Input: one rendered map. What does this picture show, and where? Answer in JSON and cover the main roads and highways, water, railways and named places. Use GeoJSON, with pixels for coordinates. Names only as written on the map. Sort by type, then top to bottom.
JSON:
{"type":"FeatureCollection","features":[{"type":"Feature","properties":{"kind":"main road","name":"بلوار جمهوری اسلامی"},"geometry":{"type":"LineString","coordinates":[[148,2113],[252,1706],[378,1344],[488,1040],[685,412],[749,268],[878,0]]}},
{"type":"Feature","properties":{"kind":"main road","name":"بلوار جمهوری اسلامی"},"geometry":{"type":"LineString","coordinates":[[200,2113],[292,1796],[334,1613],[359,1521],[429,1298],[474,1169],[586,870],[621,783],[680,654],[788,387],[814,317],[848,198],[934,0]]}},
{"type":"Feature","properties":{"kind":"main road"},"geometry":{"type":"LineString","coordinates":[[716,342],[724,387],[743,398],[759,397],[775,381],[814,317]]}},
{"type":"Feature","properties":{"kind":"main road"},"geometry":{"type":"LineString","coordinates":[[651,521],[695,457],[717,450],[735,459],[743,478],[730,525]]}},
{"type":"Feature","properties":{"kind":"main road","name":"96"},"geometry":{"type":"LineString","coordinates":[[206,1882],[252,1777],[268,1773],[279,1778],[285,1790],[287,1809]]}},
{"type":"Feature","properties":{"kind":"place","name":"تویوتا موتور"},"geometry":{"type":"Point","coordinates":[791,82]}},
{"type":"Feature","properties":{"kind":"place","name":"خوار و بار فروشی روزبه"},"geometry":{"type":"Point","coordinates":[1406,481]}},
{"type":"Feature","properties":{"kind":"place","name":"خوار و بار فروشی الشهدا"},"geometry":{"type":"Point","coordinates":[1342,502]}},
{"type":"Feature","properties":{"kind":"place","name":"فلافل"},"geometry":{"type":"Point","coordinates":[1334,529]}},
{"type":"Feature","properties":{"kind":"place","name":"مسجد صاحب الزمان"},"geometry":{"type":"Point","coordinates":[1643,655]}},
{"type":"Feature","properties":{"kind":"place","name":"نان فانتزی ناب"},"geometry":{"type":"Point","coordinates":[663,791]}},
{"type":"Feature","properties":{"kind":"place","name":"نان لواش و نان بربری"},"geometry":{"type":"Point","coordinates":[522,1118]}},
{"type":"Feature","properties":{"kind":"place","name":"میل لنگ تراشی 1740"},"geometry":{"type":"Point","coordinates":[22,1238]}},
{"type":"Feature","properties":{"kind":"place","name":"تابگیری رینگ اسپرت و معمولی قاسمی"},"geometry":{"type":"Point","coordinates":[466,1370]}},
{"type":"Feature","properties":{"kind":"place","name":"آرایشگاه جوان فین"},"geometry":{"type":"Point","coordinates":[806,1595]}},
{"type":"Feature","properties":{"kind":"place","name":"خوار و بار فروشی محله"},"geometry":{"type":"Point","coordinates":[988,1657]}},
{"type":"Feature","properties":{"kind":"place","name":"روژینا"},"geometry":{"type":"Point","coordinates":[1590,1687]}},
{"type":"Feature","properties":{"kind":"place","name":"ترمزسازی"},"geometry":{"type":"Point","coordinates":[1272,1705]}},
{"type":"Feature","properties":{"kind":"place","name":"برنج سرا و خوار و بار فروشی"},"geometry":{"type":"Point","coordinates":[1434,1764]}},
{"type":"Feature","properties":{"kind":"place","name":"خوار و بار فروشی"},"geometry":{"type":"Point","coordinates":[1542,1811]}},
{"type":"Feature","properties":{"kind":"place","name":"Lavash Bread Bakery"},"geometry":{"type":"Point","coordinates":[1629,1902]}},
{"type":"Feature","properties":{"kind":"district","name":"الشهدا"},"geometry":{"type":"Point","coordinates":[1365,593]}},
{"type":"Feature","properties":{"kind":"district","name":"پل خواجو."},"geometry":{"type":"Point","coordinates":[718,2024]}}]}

• • •

- **WORK TASK**:
Exactly as written, please output every entry.

- **EXERCISE SOLUTION**:
Input: one rendered map. What does this picture show, and where? Answer in JSON and cover the main roads and highways, water, railways and named places. Use GeoJSON, with pixels for coordinates. Names only as written on the map. Sort by type, then top to bottom.
JSON:
{"type":"FeatureCollection","features":[{"type":"Feature","properties":{"kind":"main road","name":"بلوار جمهوری اسلامی"},"geometry":{"type":"LineString","coordinates":[[148,2113],[252,1706],[378,1344],[488,1040],[685,412],[749,268],[878,0]]}},
{"type":"Feature","properties":{"kind":"main road","name":"بلوار جمهوری اسلامی"},"geometry":{"type":"LineString","coordinates":[[200,2113],[292,1796],[334,1613],[359,1521],[429,1298],[474,1169],[586,870],[621,783],[680,654],[788,387],[814,317],[848,198],[934,0]]}},
{"type":"Feature","properties":{"kind":"main road"},"geometry":{"type":"LineString","coordinates":[[716,342],[724,387],[743,398],[759,397],[775,381],[814,317]]}},
{"type":"Feature","properties":{"kind":"main road"},"geometry":{"type":"LineString","coordinates":[[651,521],[695,457],[717,450],[735,459],[743,478],[730,525]]}},
{"type":"Feature","properties":{"kind":"main road","name":"96"},"geometry":{"type":"LineString","coordinates":[[206,1882],[252,1777],[268,1773],[279,1778],[285,1790],[287,1809]]}},
{"type":"Feature","properties":{"kind":"place","name":"تویوتا موتور"},"geometry":{"type":"Point","coordinates":[791,82]}},
{"type":"Feature","properties":{"kind":"place","name":"خوار و بار فروشی روزبه"},"geometry":{"type":"Point","coordinates":[1406,481]}},
{"type":"Feature","properties":{"kind":"place","name":"خوار و بار فروشی الشهدا"},"geometry":{"type":"Point","coordinates":[1342,502]}},
{"type":"Feature","properties":{"kind":"place","name":"فلافل"},"geometry":{"type":"Point","coordinates":[1334,529]}},
{"type":"Feature","properties":{"kind":"place","name":"مسجد صاحب الزمان"},"geometry":{"type":"Point","coordinates":[1643,655]}},
{"type":"Feature","properties":{"kind":"place","name":"نان فانتزی ناب"},"geometry":{"type":"Point","coordinates":[663,791]}},
{"type":"Feature","properties":{"kind":"place","name":"نان لواش و نان بربری"},"geometry":{"type":"Point","coordinates":[522,1118]}},
{"type":"Feature","properties":{"kind":"place","name":"میل لنگ تراشی 1740"},"geometry":{"type":"Point","coordinates":[22,1238]}},
{"type":"Feature","properties":{"kind":"place","name":"تابگیری رینگ اسپرت و معمولی قاسمی"},"geometry":{"type":"Point","coordinates":[466,1370]}},
{"type":"Feature","properties":{"kind":"place","name":"آرایشگاه جوان فین"},"geometry":{"type":"Point","coordinates":[806,1595]}},
{"type":"Feature","properties":{"kind":"place","name":"خوار و بار فروشی محله"},"geometry":{"type":"Point","coordinates":[988,1657]}},
{"type":"Feature","properties":{"kind":"place","name":"روژینا"},"geometry":{"type":"Point","coordinates":[1590,1687]}},
{"type":"Feature","properties":{"kind":"place","name":"ترمزسازی"},"geometry":{"type":"Point","coordinates":[1272,1705]}},
{"type":"Feature","properties":{"kind":"place","name":"برنج سرا و خوار و بار فروشی"},"geometry":{"type":"Point","coordinates":[1434,1764]}},
{"type":"Feature","properties":{"kind":"place","name":"خوار و بار فروشی"},"geometry":{"type":"Point","coordinates":[1542,1811]}},
{"type":"Feature","properties":{"kind":"place","name":"Lavash Bread Bakery"},"geometry":{"type":"Point","coordinates":[1629,1902]}},
{"type":"Feature","properties":{"kind":"district","name":"الشهدا"},"geometry":{"type":"Point","coordinates":[1365,593]}},
{"type":"Feature","properties":{"kind":"district","name":"پل خواجو."},"geometry":{"type":"Point","coordinates":[718,2024]}}]}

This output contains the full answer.